* [EXERCISE PROMPT]:
What the answer must hold is the line containing "When there is" and all lines after it through the end of the listing, copied exactly, with pictures left out.

====================

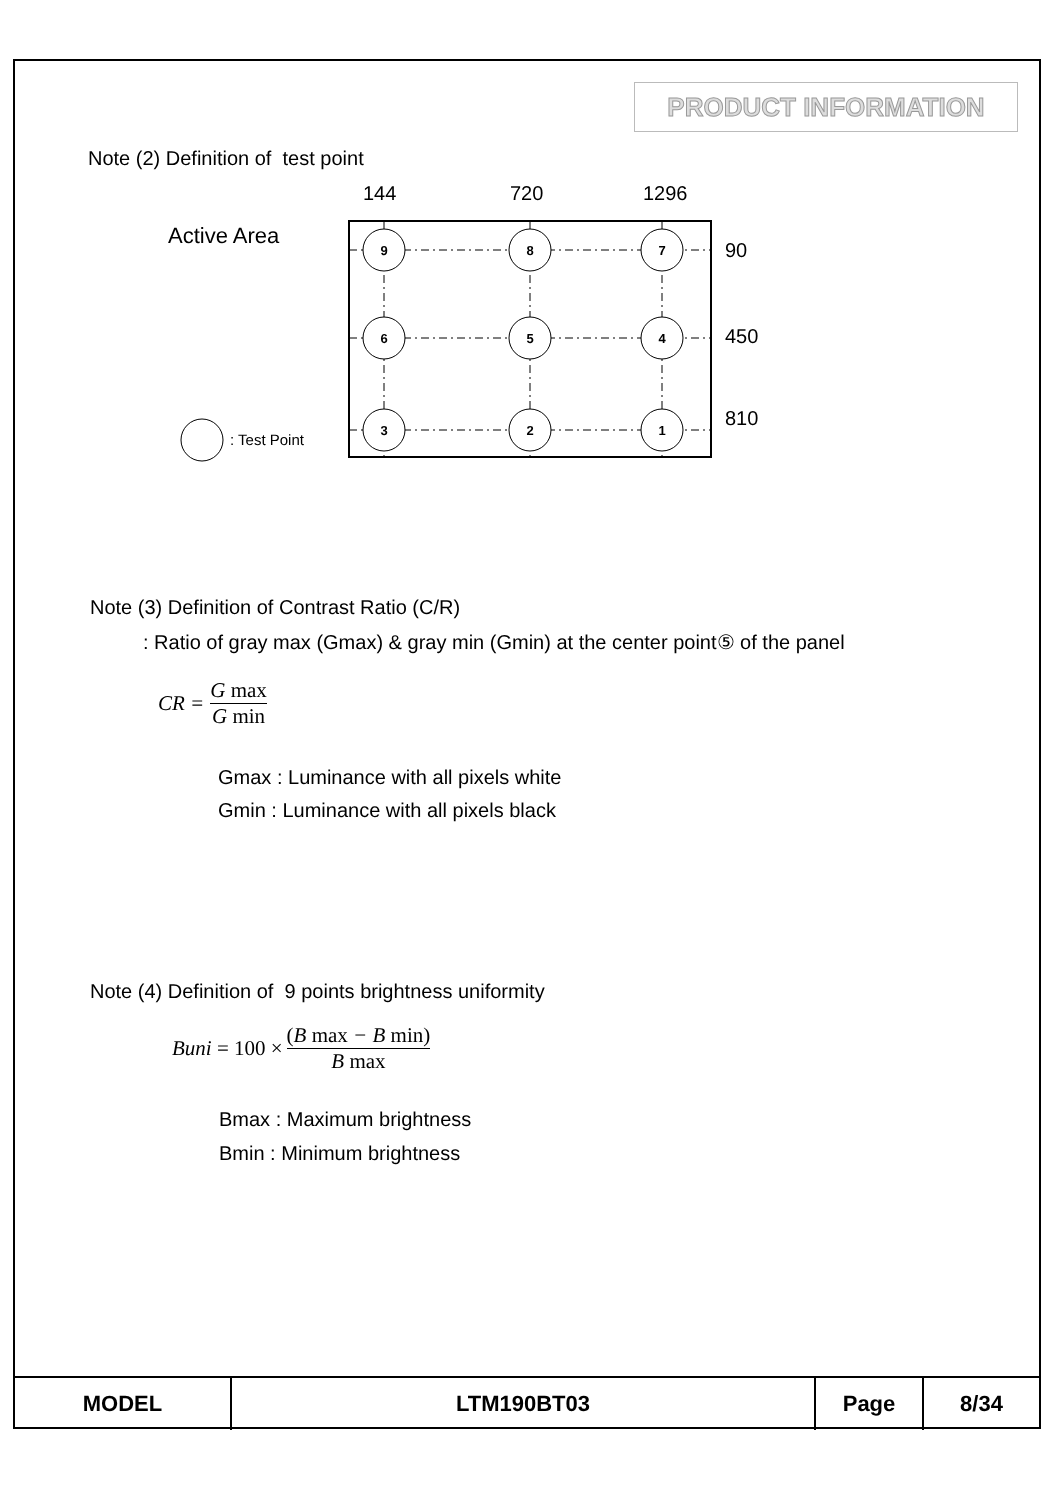PRODUCT INFORMATION
Note (2) Definition of test point
Active Area
144
720
1296
9
8
7
6
5
4
3
2
1
: Test Point
90
450
810
Note (3) Definition of Contrast Ratio (C/R)
: Ratio of gray max (Gmax) & gray min (Gmin) at the center point⑤ of the panel
CR = G max G min
Gmax : Luminance with all pixels white
Gmin : Luminance with all pixels black
Note (4) Definition of 9 points brightness uniformity
Buni = 100 × (B max − B min) B max
Bmax : Maximum brightness
Bmin : Minimum brightness
| MODEL | LTM190BT03 | Page | 8/34 |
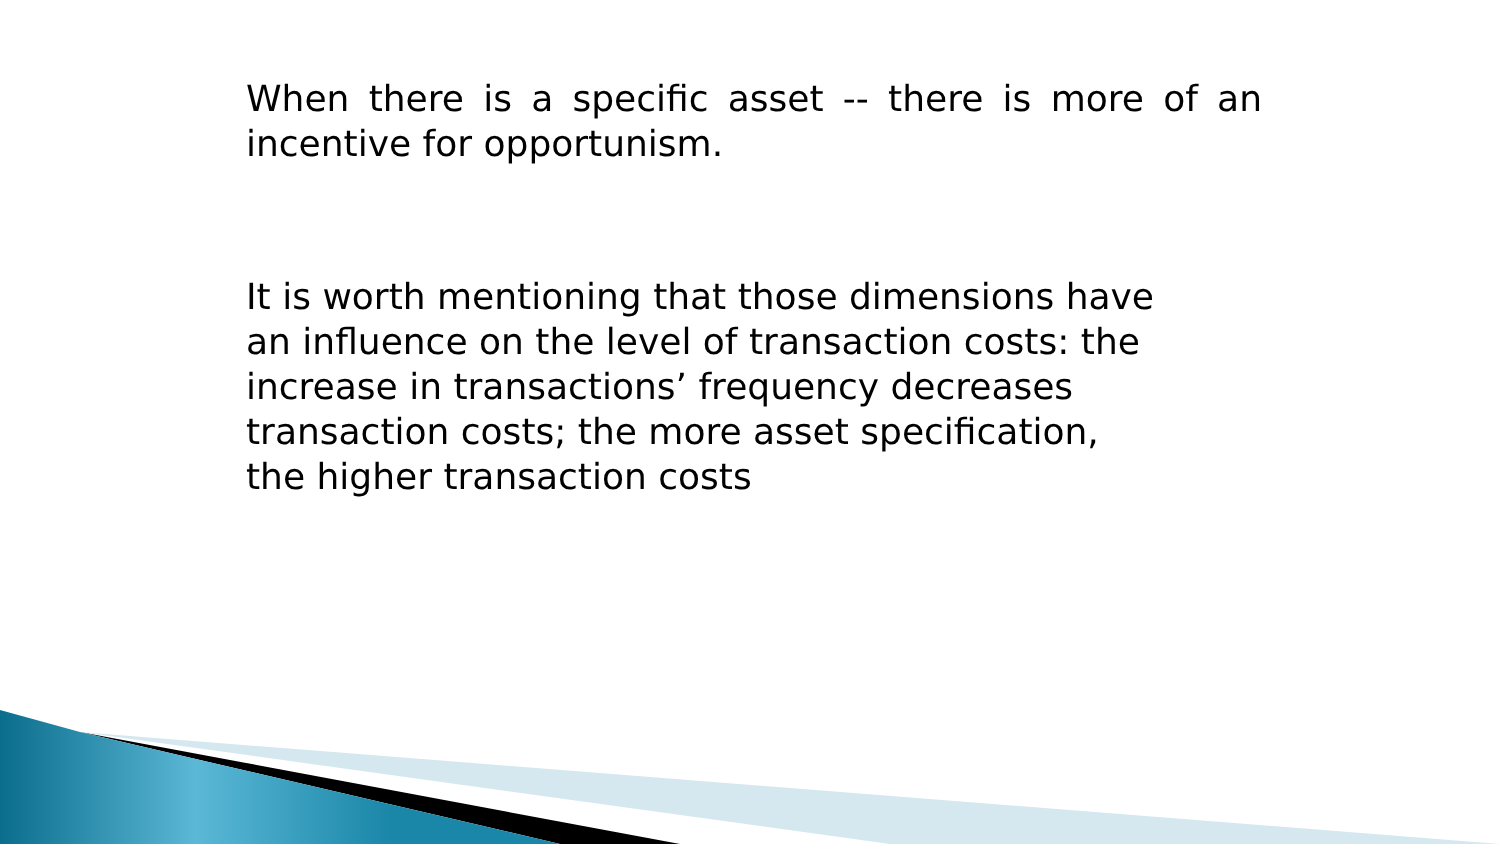When there is a specific asset -- there is more of an incentive for opportunism.
It is worth mentioning that those dimensions have
an influence on the level of transaction costs: the
increase in transactions’ frequency decreases
transaction costs; the more asset specification,
the higher transaction costs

====================

* [RESULT BELOW]:
When there is a specific asset -- there is more of an incentive for opportunism.
It is worth mentioning that those dimensions have
an influence on the level of transaction costs: the
increase in transactions’ frequency decreases
transaction costs; the more asset specification,
the higher transaction costs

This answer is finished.